The silicone masks have been used in bank robberies and by people taking internatio­nal flights in disguise, with suspects switching gender, ethnicity and looking decades younger or older within just a few seconds.

The technology was developed by the film industry so Hollywood stars did not have to sit for hours having make-up done, with the masks placed over their head in seconds. Tom Cruise famously radically altered his appearance with masks in the Mission Impossible franchise.

Research by University of York found people were very bad at spotting people wearing one of the “hyper-realistic” masks in photograph­s and in real life.

Dr Rob Jenkins, from the Department of Psychology, said: “We wanted to see if people would distinguis­h these masks from real faces, so we asked people to describe the faces they saw in photograph­s or in live viewing.

“Only one in 100 viewers mentioned a mask.

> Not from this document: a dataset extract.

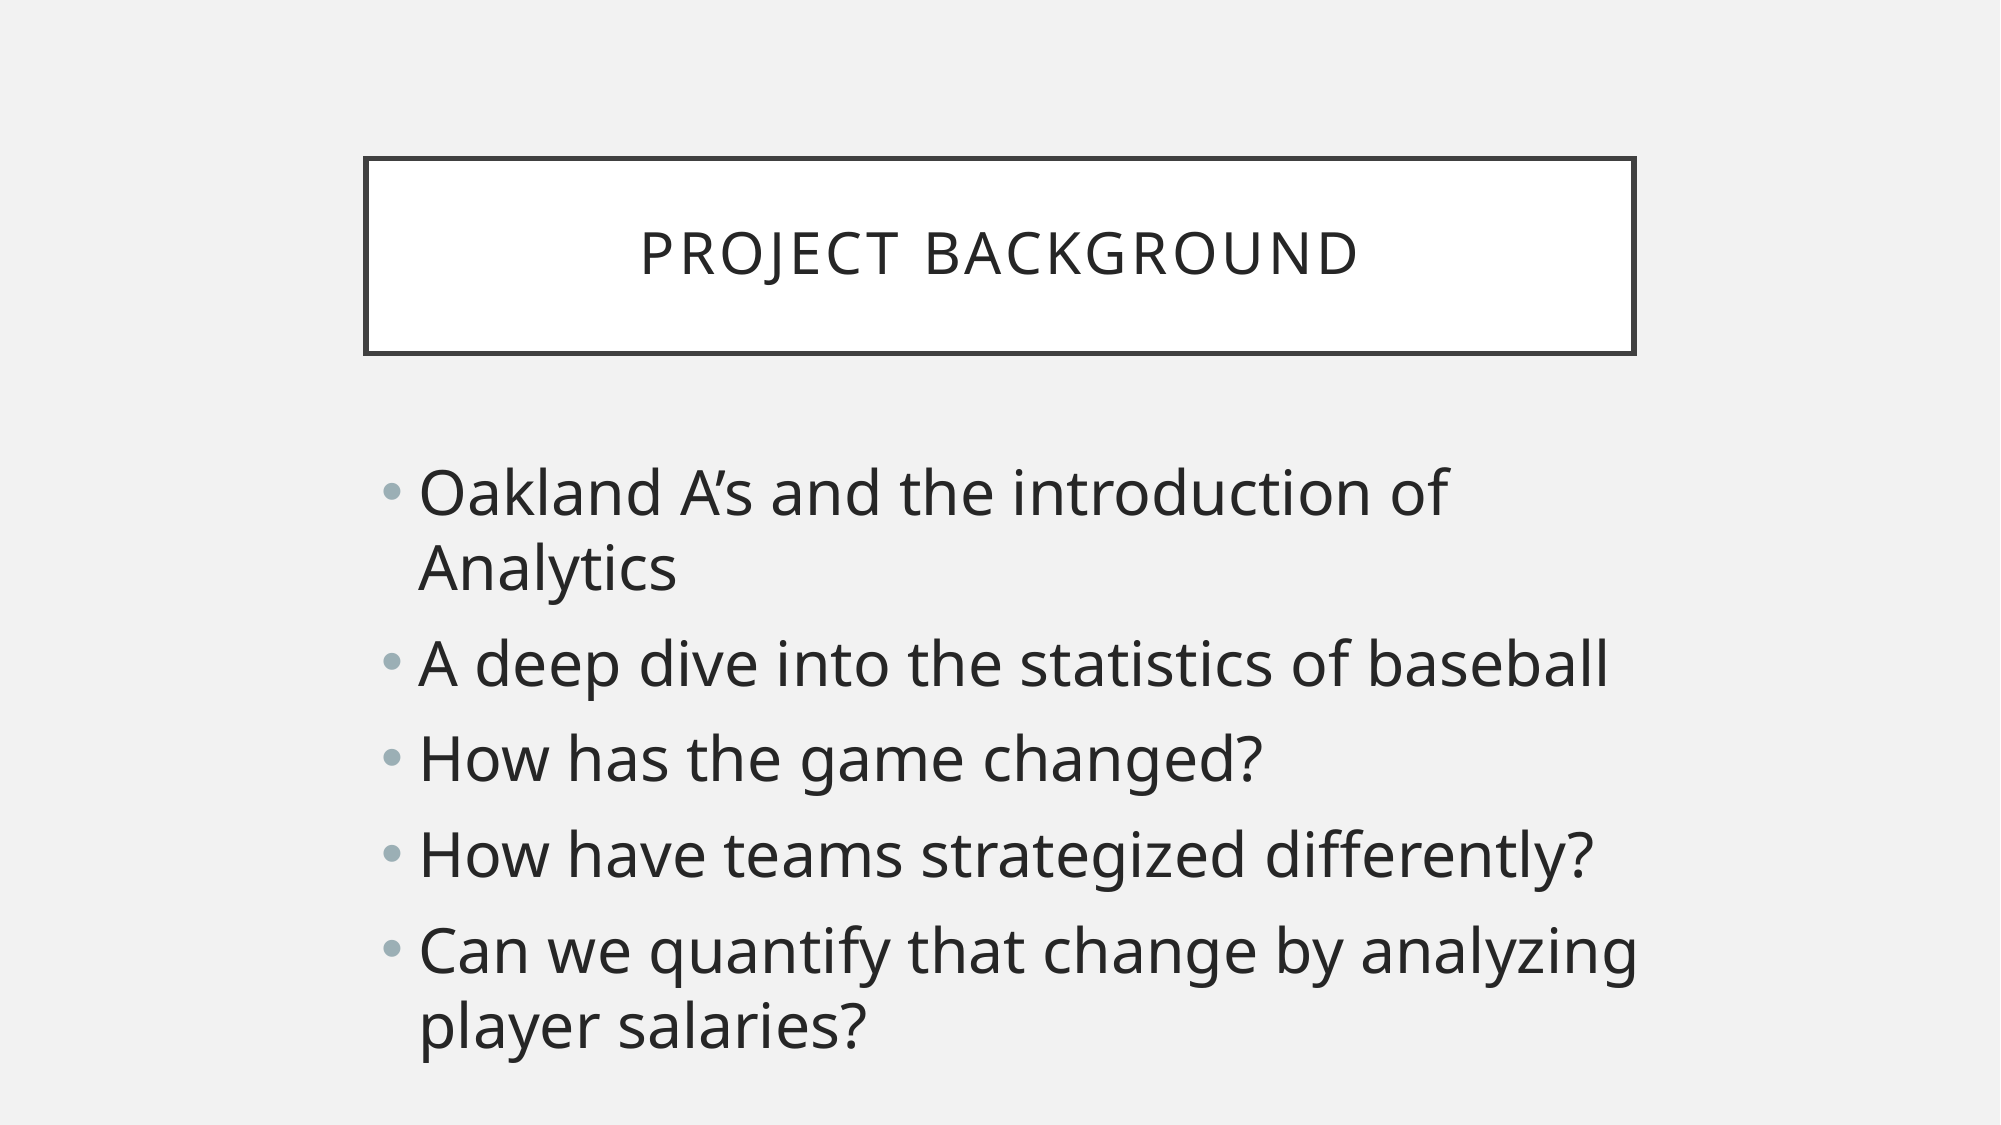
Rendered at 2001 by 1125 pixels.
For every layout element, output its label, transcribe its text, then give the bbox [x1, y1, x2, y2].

title Project Background [363, 156, 1637, 356]
list Oakland A’s and the introduction of Analytics A deep dive into the statistics of baseball How has the game changed? How have teams strategized differently? Can we quantify that change by analyzing player salaries? [366, 379, 1729, 1121]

“When we asked if there was anything unusual about the faces, that number rose to one in 50. Even when we told them it could be a mask, most people still thought it was a real face.”

Dr Jenkins said masks could trick law enforcemen­t agencies into looking for entirely the wrong person, whereas if a robber in a balaclava would have a question mark next to their appearance.

He added there had been an instance of someone in a mask boarding a flight and they were only detected when they came back to their seat, having taken it off in the toilet, looking like a different person.